Soekarno memang bukan institusi. Soekarno adalah pribadi penting di Republik Indonesia. Gereja Katolik secara hierarki adalah institusi. Gereja pun dalam pengertian paradigma baru adalah pribadi-pribadi. Maka Gereja yang Katolik pun bisa menjadi penting ketika sadar peran yang akan dimainkannya. Banawiratma, SJ (ed) dalan Hidup Menggereja Kontekstual (Kanisius, 2001), mengungkapkan bahwa Gereja mungkin hanya merupajan salah satu dari sekian banyak fasilitas yang ada dalam masyarakat, yang bisa dipakai untuk menolong diri. Ini sekaligus ujian yang harus dilaksanakan, seberapa efektif misalnya Komunitas Basis Gereja yang telah dirumuskan dalam SAGKI 2000 yang lalu.

Kemerdekaan

Indonesia telah merdeka 56 tahun yang lalu. Namun begitu, conditio sine qua non, tak ada yang kekal di dunia ini, kecuali perubahan itu sendiri. Perubahan itu mesti dibawa ke mana? Perubahan yang baik atau buruk? Jangan sekali-sekali melupakan sejarah, begitu ungkap Soekarno. Secara objektif, semua berharap yang baik, maka berjalanlah dengan baik. Kemerdekan ini anugerah sekaligus jerih payah leluhur kita. Namun, di balik kemerdekaan itu terbentang tantangan untuk untuk mengadakan perbaikan. Masih banyak lubang kemerdekaan yang berujung penjajahan, pemasungan dan lain sebagainya. Gereja Katolik punya peluang besar untuk terlibat dalam rekonsiliasi, melalui pribadi, lembaga atau yayasan yang dimilikinya.

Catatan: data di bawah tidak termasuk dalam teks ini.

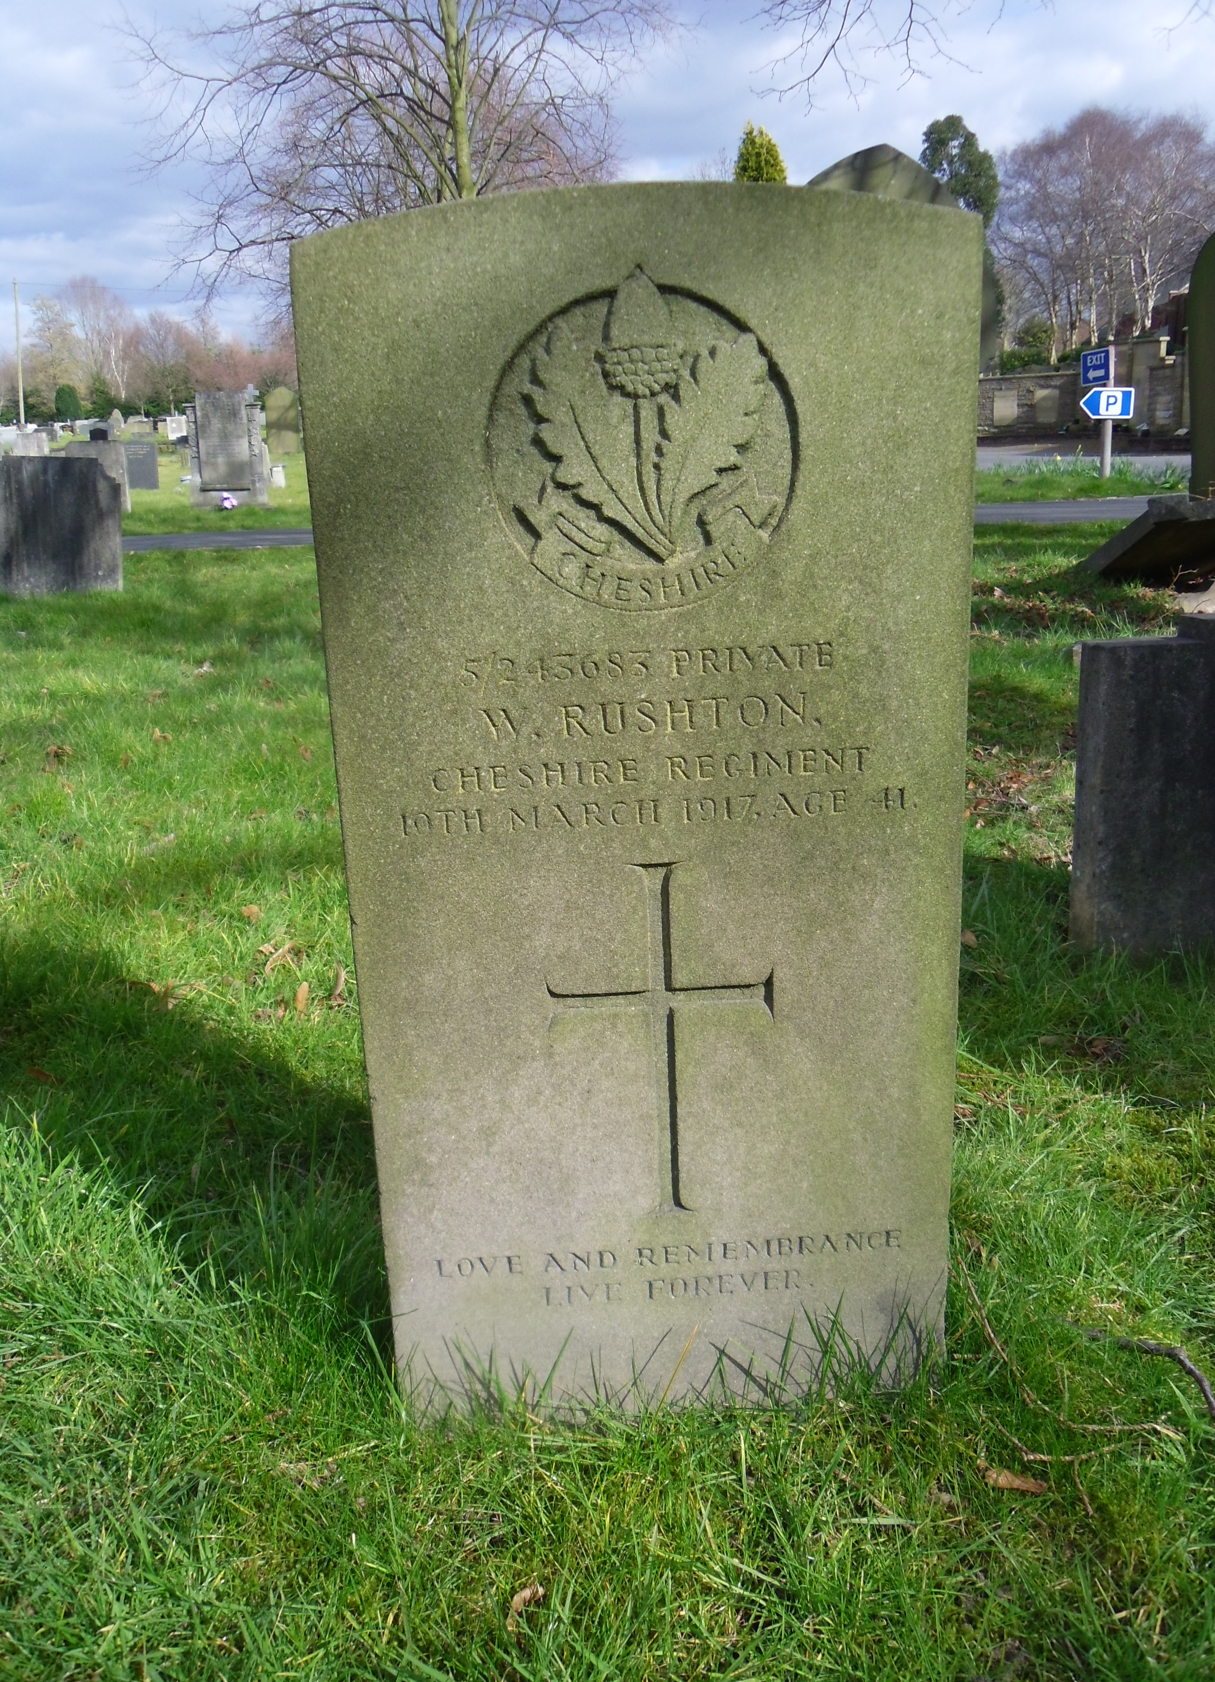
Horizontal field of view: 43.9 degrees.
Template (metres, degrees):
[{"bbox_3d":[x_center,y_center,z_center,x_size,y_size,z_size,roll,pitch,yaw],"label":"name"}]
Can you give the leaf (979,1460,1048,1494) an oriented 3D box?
[{"bbox_3d":[0.256,0.403,0.953,0.052,0.014,0.020,7,17,29],"label":"leaf"}]

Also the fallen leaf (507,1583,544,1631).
[{"bbox_3d":[-0.047,0.439,0.863,0.020,0.016,0.040,9,18,34],"label":"fallen leaf"}]

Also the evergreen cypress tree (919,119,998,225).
[{"bbox_3d":[10.540,-17.764,45.000,2.600,7.300,2.600,-1,15,0],"label":"evergreen cypress tree"}]

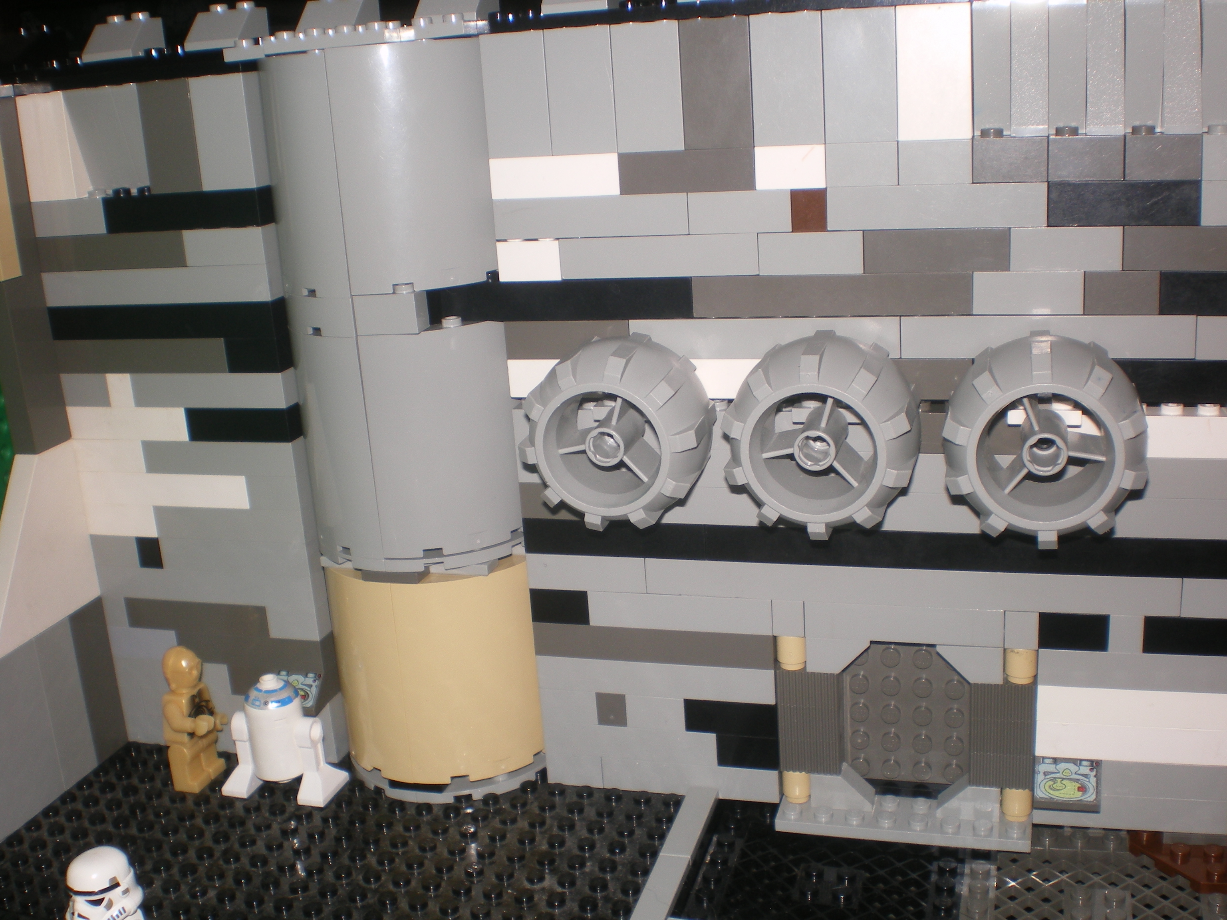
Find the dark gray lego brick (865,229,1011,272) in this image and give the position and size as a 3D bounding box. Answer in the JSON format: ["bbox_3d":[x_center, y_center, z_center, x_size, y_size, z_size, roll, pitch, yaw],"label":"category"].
[{"bbox_3d":[0.073,-0.048,0.304,0.032,0.010,0.016,1,18,17],"label":"dark gray lego brick"}]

Kemerdekaan ini adalah cerminan dari diri, kelompok orang / masyarakat / organisasi dan negara sendiri. Banyak yang belum merdeka dari negara yang de jure merdeka ini. Institusi Gereja sendiri kadang jarang memerdekakan umatnya, begitu refleksi Romo YB Mangunwijaya Pr. Pastor nyeleneh yang pada masa orde baru memperjuangakan “pemerdekaan” bagi masyarakat. Pada awal mulanya pastor ini dianggap murahan, belakangan saja dianggap pejuang kemanusiaan oleh rekan-rekannya. Selamat merdeka!

Tabloid Jubileum Edisi 17. Tahun II Agustus 2001.